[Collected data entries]
──────
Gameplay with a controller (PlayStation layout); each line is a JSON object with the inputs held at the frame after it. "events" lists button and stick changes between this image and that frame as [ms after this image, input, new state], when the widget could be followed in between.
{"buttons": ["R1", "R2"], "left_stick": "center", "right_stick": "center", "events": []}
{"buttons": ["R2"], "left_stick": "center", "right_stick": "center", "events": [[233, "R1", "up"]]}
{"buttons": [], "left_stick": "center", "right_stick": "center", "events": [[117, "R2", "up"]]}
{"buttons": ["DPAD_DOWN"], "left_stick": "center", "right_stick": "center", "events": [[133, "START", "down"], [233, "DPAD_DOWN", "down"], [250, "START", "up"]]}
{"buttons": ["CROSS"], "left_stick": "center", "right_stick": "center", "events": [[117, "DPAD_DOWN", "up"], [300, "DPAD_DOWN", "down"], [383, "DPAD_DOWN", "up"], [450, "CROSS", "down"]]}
──────
**YOUR OBJECTIVE**
Return all of the data exactly as it reads.

**RESPONSE TO THE EXERCISE**
Gameplay with a controller (PlayStation layout); each line is a JSON object with the inputs held at the frame after it. "events" lists button and stick changes between this image and that frame as [ms after this image, input, new state], when the widget could be followed in between.
{"buttons": ["R1", "R2"], "left_stick": "center", "right_stick": "center", "events": []}
{"buttons": ["R2"], "left_stick": "center", "right_stick": "center", "events": [[233, "R1", "up"]]}
{"buttons": [], "left_stick": "center", "right_stick": "center", "events": [[117, "R2", "up"]]}
{"buttons": ["DPAD_DOWN"], "left_stick": "center", "right_stick": "center", "events": [[133, "START", "down"], [233, "DPAD_DOWN", "down"], [250, "START", "up"]]}
{"buttons": ["CROSS"], "left_stick": "center", "right_stick": "center", "events": [[117, "DPAD_DOWN", "up"], [300, "DPAD_DOWN", "down"], [383, "DPAD_DOWN", "up"], [450, "CROSS", "down"]]}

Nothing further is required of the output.